From: CurtAdams@aol.com
Date: Tue Sep 10 2002 - 12:10:25 MDT
In a message dated 9/10/02 10:45:45, eugen@leitl.org writes:
>Actually, we're talking about large-scale structures built by a hard
>vacuum form of gray goo on steroids. It doesn't take a lot more of
>information to create an insect than to create a procaryonte.
Actually, it does. There's also a lot of info in the physical layout of
the egg and it's components. DNA itself does not suffice.
>The
>effective seed itself is thus minimally few ten cubic micron sized, not
>considered redundant encoding for radiation hardening.
Minimal is putting it mildly.
>Besides, it doesn't matter whether the seed is the size of a poppy seed,
>an acorn, a coconut, or a truck. In fact, a larger sail is a target less
>easy to miss, and allows you to package lots of fancy stuff into it.

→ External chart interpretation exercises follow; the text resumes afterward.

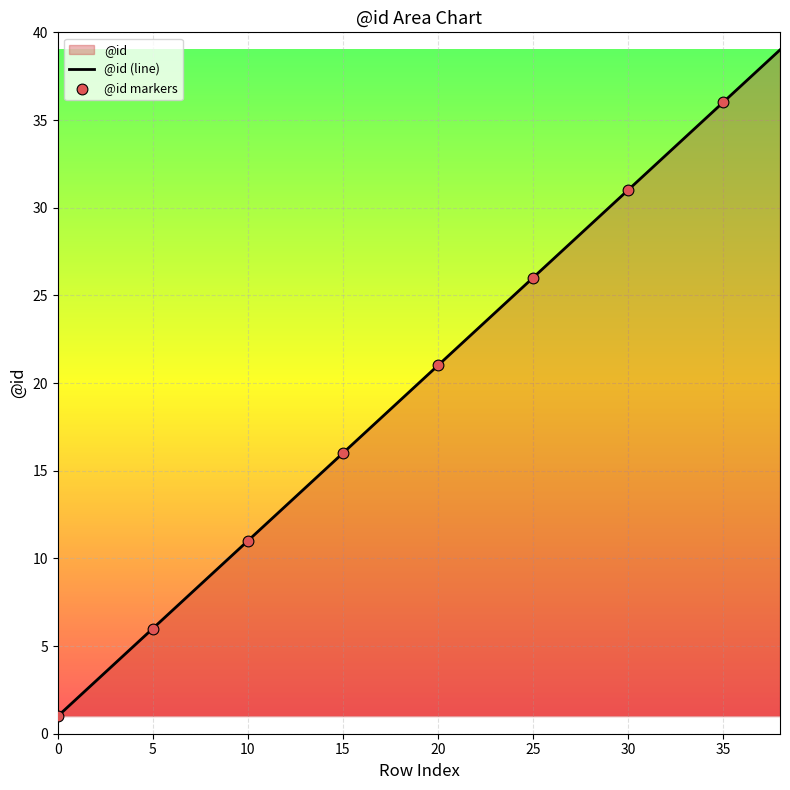

Which has a higher value, 32 or 7?

32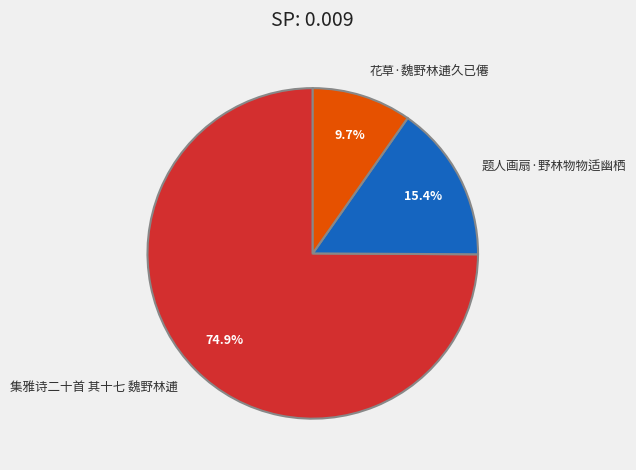

Rank the categories by value from highest to lowest.

集雅诗二十首 其十七 魏野林逋, 题人画扇·野林物物适幽栖, 花草·魏野林逋久已僊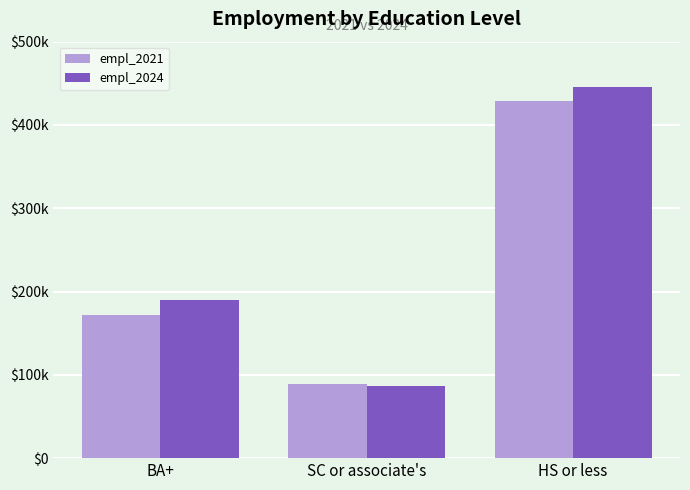

What is the total value across all series at BA+?

362350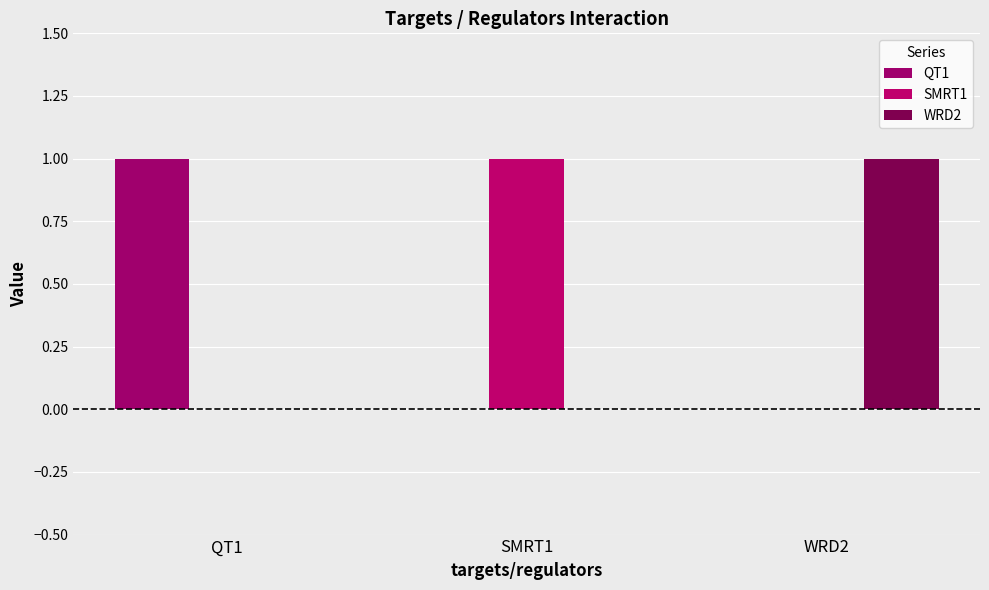

Which series has the largest total across all categories?

QT1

True; on this end the beam will be larger than the sail for high-speed
even if it's the size of the moon. But, of course, your have to stop
it at the other end too.
>We don't want to recreate a civilization. (At least not yet). We want to
>create a bootstrap bridgehead, a cosmic mitt for subsequent baseballs
>whirled thisaway, which requires orders of magnitude of an animal genome
>to encode, if done efficiently.
A catcher's mitt construction program is much smaller, true. But then
you're dealing with interstellar communication. It would take Aricebo
a mighty long time to transmit the Library of Congress.
>You can of course include complete
>civilization seeds, in the volume of a grapefruit or less.

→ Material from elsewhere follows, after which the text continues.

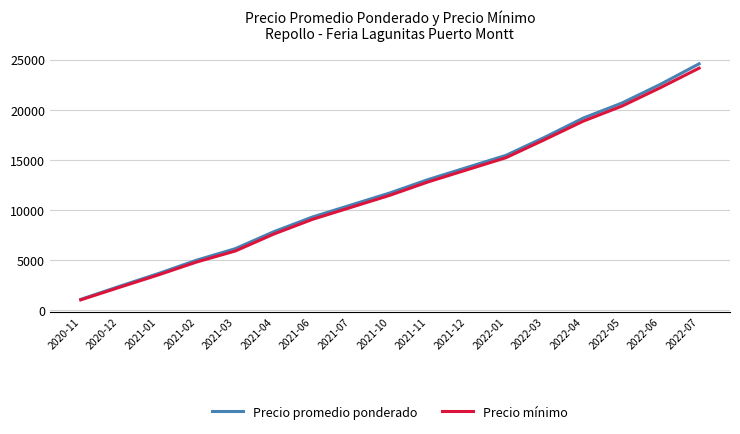

Does the chart display data point markers on the line(s)?

No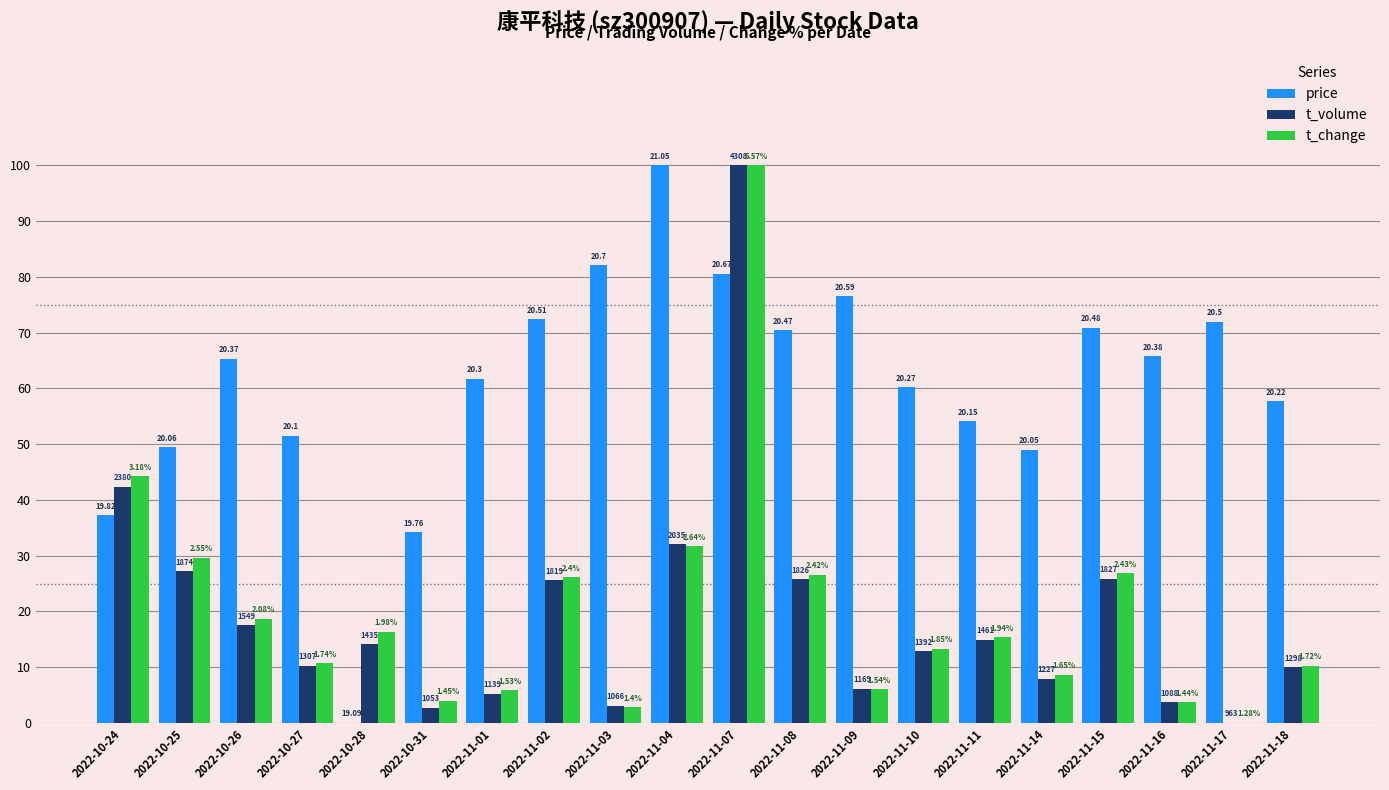

What is the average value of the t_volume series?

19.4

How can you assume that? As I've pointed out a seed for our current
society would be truly enormous. How can you assume a technology
that may not even work will achieve efficiency improvements of 10
orders of magnitude?
>People are bitvectors. Gigatons is cheap, if your equipment is
>autopoietic. Image: you can grow a forest the size of a continent starting
>with a single acorn.
Yes, but the forest contains little information. Each person on this
planet carries their own information, and lots of it. The failure of
autarky attempts indicates you need at least a large fraction of the
population just to keep the technological lights on.
>> Like I said - propellant, not data, for space operations. It's big and
things
>> move very fast.
>That's the whole point of using photons for propellant. You leave your
>power plant at home, your propulsion is completely passive.
You've got to get around once you get there, too.